Research efforts between the University of Munich and the University of Delaware have resulted in a technique that excites artificial molecules in a manner resembling the way light excites real molecules. This deceptively abstract technology may open new doors for creating computer systems based on molecular or even biological logic. The work was performed at the Max Planck Institute for Solid State Research.


At 20 nm, quantum dots, or artificial molecules (the boxlike structures), are much larger than molecules but smaller than current semiconductor architectures. They share qualities of behavior that are similar to molecules, and research continues into harnessing their molecular logic to drive tomorrow's computer chips. Courtesy of the University of Munich.
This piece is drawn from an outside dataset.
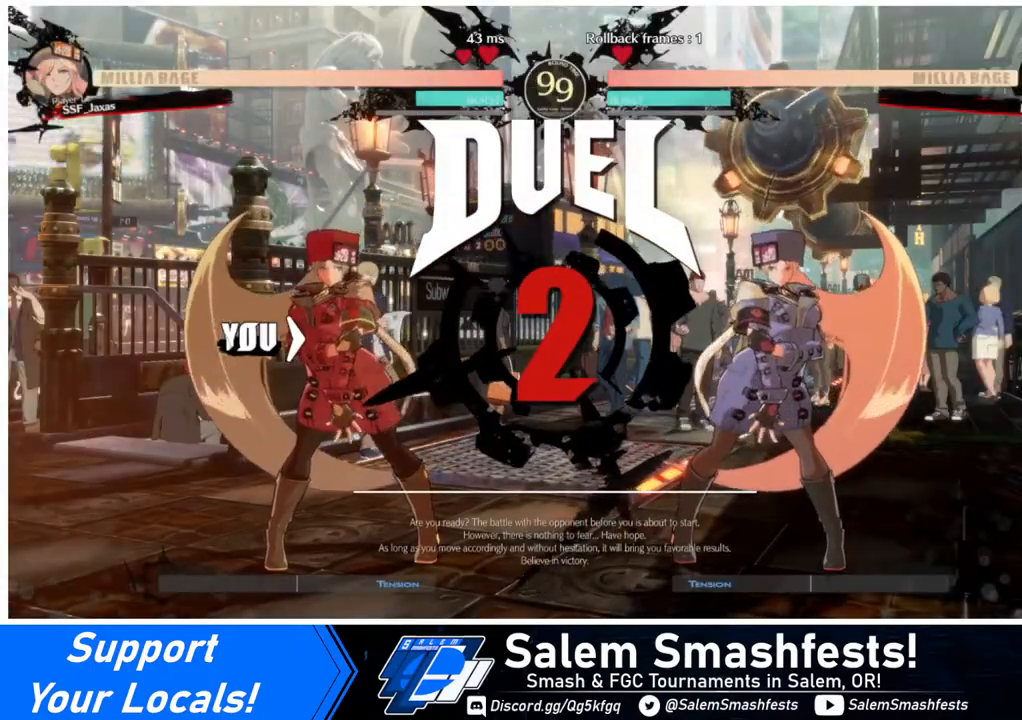
{"buttons": [], "events": []}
It may be hard to believe, but presumably the day will come when semiconductor-based computers have reached their limit in speed and size. Artificial molecules that could create integrated circuit systems have been the subject of research before. The new technology, however -- which is analogous to spectroscopy -- may help to overcome technological challenges presented by these molecules, which function only at near-absolute-zero temperatures and at slow speeds.
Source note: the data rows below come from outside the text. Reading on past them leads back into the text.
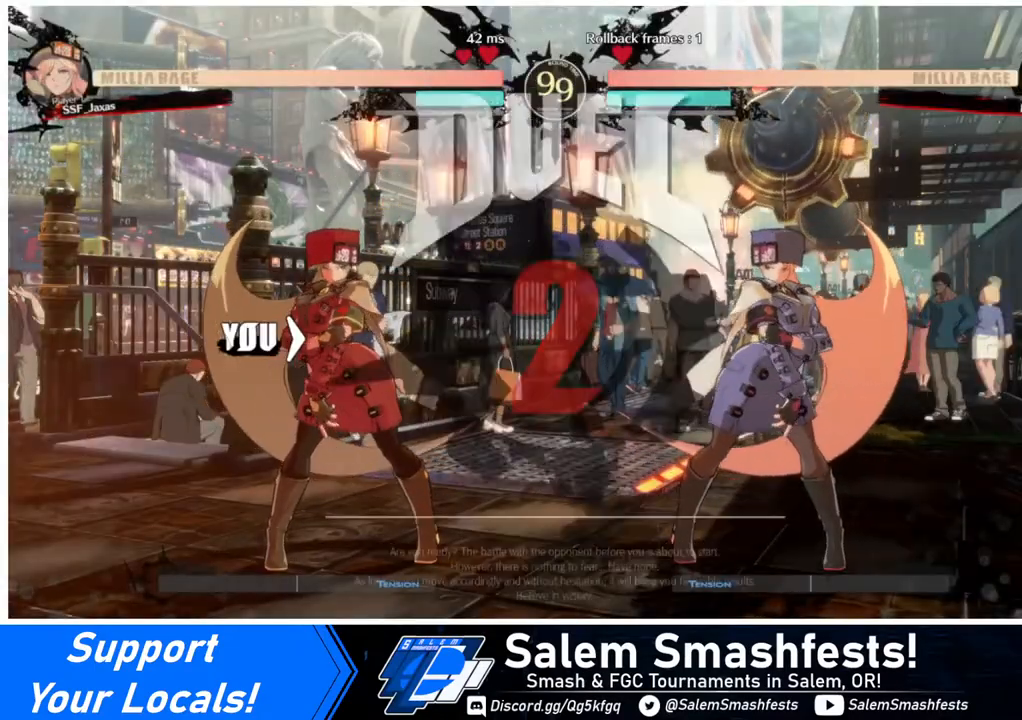
{"buttons": [], "events": []}
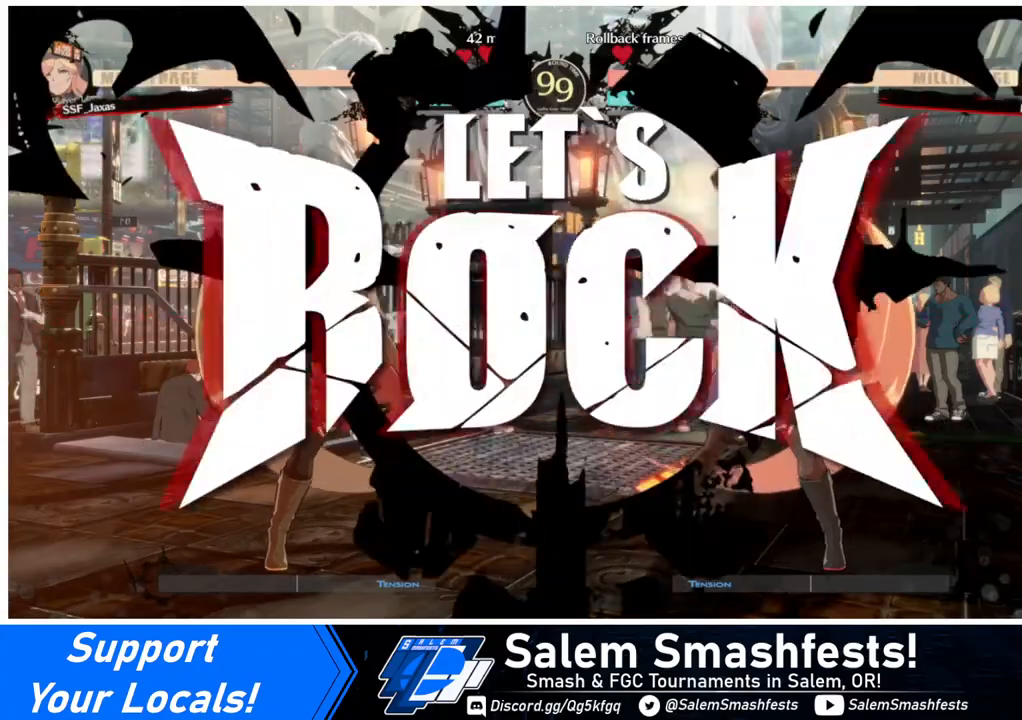
{"buttons": ["DPAD_LEFT"], "events": [[400, "DPAD_LEFT", "down"], [440, "DPAD_LEFT", "up"], [520, "DPAD_LEFT", "down"]]}
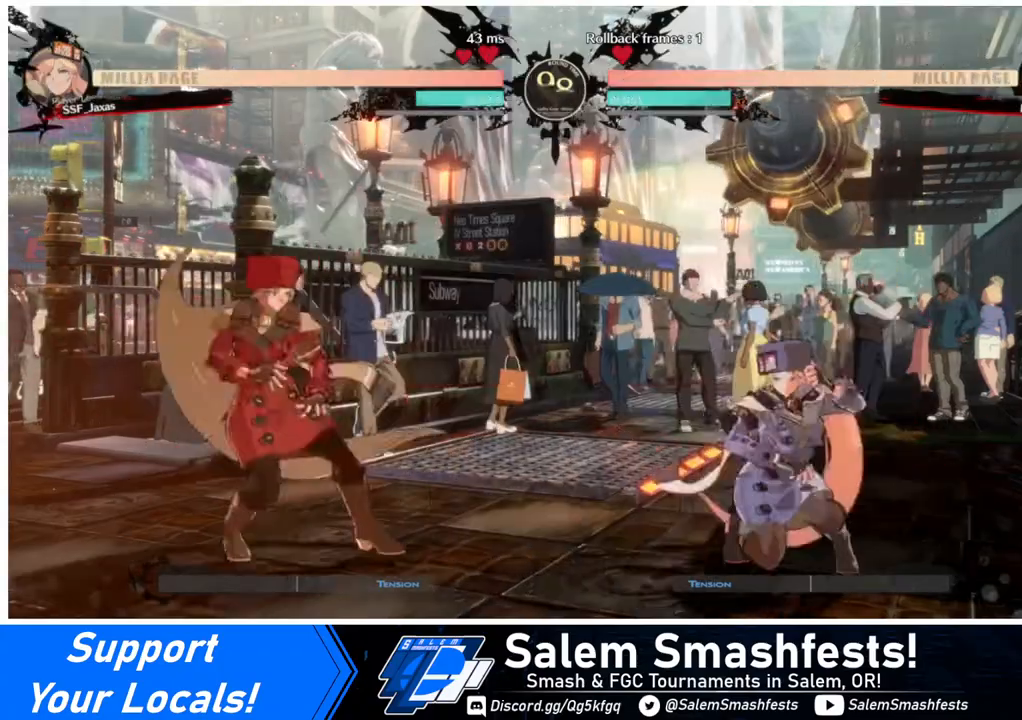
{"buttons": ["DPAD_RIGHT"], "events": [[120, "DPAD_LEFT", "up"], [200, "DPAD_RIGHT", "down"], [280, "DPAD_RIGHT", "up"], [320, "DPAD_RIGHT", "down"]]}
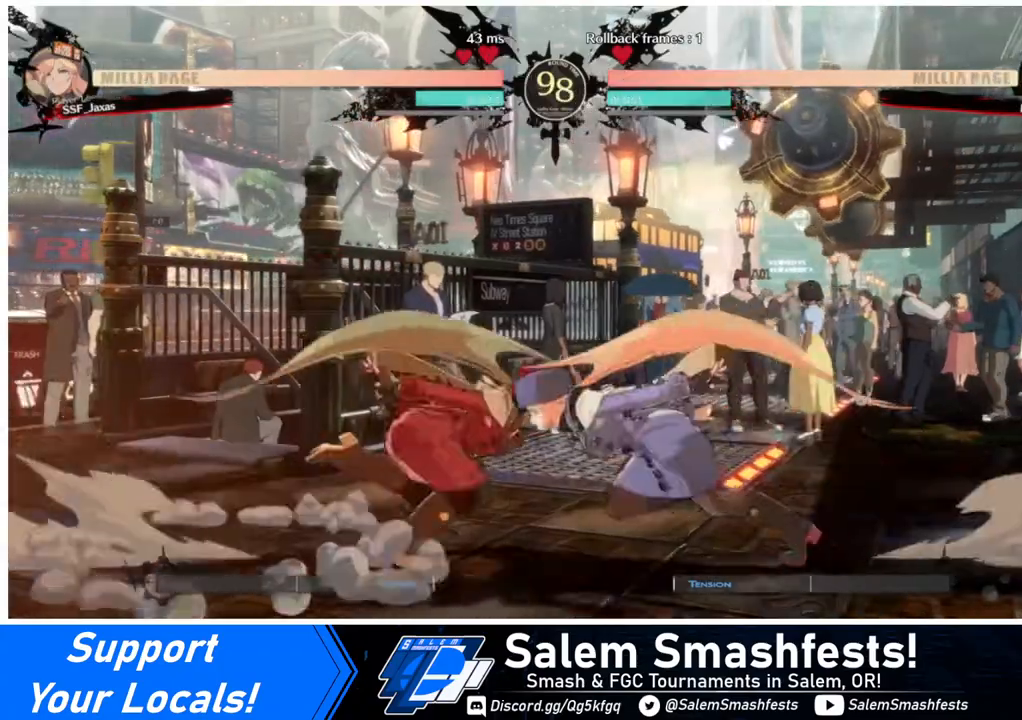
{"buttons": [], "events": [[40, "DPAD_DOWN", "down"], [40, "SQUARE", "down"], [80, "DPAD_RIGHT", "up"], [80, "SQUARE", "up"], [240, "R2", "down"], [400, "DPAD_DOWN", "up"], [400, "R2", "up"]]}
"Using artificial molecules as models for real molecular-based computers is not outlandish," said project co-leader Daniel van der Weide, an associate professor of electrical and computer engineering at the University of Delaware in Newark. He said it could result in cheaper, smaller machines that could identify hazardous materials or spending patterns on credit applications.

With the team of professor Rogert H. Blick at the University of Munich, van der Weide used a microwave interferometer to examine electron oscillations between two artificial molecules, or quantum dots. These oscillations behave similarly to Rabi oscillations, which are the characteristic movement of electrons between real molecules.

Blick and van der Weide's technique forced oscillating electrons to interact with two high-frequency pulses of electromagnetic radiation (2 to 400 GHz).

The pulses corresponded with the energy level of the artificial molecule and carried nearly identical frequencies. Thus, researchers could record electron responses to each pulse.

"We've basically been able to show that the coupled semiconductor quantum dots that we call artificial molecules behave more like real molecules than previously thought," van der Weide said.